Oh nice I want some in my tank.:icon_mrgr


----------



## OldMike (Sep 7, 2009)

Could be scuds.


----------



## VisionQuest28 (Apr 18, 2007)

whatever they are, I can say with ALMOST certainty they are harmless, and more than likely beneficial. Amphipods, copepods, daphnia, etc all eat decaying plant matter, detritus, un eaten food and algae. There are a few exceptions to that, and i think they all come in the form of fish parasites. But i think it highly unlikely that you would see them in such a large number if they were parasites.

That being said, I would think that its possible that having such a high number of them is an indicator of excess nutrients in the water...uneaten food or decaying plant matter. Or could just be that there are no fish in there eating them. But me personally....i think your tank looks great, and i am always a fan of higher biodiversity in an aquarium. The more things living in harmony together in an aquarium, usually the more stable it is.
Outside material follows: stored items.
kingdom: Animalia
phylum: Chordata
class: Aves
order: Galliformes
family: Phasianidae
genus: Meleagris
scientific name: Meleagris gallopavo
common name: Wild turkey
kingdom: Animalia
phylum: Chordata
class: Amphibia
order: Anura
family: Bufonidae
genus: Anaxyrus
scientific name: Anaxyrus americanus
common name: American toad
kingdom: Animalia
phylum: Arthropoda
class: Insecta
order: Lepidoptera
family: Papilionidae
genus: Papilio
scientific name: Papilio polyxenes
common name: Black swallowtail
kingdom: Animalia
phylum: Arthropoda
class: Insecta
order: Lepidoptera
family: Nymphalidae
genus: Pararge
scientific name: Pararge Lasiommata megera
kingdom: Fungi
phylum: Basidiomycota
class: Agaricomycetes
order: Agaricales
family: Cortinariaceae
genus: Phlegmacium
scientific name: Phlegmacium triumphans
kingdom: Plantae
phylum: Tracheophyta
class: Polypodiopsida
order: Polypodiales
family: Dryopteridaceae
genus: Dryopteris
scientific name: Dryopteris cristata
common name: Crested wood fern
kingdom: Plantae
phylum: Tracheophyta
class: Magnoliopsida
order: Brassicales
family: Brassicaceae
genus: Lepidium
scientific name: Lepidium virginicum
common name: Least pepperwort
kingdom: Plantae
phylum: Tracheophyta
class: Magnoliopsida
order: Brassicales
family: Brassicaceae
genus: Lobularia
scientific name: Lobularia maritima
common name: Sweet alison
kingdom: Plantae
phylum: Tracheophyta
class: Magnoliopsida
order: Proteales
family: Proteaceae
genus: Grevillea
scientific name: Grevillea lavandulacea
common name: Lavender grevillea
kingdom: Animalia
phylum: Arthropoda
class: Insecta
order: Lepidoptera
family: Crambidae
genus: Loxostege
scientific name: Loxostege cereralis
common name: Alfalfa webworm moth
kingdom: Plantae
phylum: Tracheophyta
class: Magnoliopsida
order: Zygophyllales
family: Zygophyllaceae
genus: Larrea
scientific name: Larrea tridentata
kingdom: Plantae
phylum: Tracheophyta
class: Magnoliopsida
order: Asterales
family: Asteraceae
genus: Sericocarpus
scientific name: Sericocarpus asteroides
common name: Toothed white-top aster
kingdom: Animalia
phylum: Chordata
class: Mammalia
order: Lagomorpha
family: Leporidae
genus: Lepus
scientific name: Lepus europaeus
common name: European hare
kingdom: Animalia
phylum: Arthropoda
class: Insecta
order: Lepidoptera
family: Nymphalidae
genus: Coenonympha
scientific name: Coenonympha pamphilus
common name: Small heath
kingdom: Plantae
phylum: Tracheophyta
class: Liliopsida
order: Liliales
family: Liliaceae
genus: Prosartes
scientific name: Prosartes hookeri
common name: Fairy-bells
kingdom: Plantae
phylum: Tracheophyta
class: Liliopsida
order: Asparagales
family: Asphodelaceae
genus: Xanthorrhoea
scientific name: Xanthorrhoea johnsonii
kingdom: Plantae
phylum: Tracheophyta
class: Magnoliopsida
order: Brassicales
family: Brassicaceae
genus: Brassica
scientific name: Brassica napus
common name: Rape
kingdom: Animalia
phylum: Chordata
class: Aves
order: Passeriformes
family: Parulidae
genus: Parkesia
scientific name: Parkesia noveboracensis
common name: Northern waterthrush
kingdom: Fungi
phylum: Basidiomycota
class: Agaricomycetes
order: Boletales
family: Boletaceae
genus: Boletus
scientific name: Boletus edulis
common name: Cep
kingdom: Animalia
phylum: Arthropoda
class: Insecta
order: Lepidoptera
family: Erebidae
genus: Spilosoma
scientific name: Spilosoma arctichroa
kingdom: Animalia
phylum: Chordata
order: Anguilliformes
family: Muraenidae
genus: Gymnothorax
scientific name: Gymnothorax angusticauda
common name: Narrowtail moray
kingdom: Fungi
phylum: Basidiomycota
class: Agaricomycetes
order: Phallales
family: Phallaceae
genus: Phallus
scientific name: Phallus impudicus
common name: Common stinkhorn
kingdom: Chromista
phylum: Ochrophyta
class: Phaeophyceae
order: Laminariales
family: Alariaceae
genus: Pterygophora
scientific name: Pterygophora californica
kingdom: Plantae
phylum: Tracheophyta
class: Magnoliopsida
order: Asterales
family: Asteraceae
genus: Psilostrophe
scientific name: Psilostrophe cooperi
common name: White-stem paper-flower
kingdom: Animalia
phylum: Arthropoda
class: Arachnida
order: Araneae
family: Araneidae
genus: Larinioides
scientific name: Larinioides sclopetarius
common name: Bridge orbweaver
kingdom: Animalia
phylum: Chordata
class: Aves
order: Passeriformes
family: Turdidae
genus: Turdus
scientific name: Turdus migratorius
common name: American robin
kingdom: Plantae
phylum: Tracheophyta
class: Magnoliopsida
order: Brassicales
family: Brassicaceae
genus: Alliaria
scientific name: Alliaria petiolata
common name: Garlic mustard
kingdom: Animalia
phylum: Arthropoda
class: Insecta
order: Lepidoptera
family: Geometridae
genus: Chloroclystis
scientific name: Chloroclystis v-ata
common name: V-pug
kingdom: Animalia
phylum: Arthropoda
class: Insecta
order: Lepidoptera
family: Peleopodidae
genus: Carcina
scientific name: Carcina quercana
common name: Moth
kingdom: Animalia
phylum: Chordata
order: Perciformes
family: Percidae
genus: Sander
Also, at this point, its not really ammonia you need to worry about. With all those plants, and only one fish, you probably wont ever see ammonia register on a test again. But without doing any water changes its nitrates that you may need to worry about. Nitrates can become harmful. I certainly am like you though, I do much less water changes than i should, and seem to get away with it just fine.


----------



## lostraindrop (Jan 16, 2012)

Awesome! Thanks Vision and everyone else for the input! I will start watching my nitrates.


----------



## mistergreen (Dec 9, 2006)

seed shrimp
http://en.wikipedia.org/wiki/Ostracod

it's a healthy tank with no predators like fish.


----------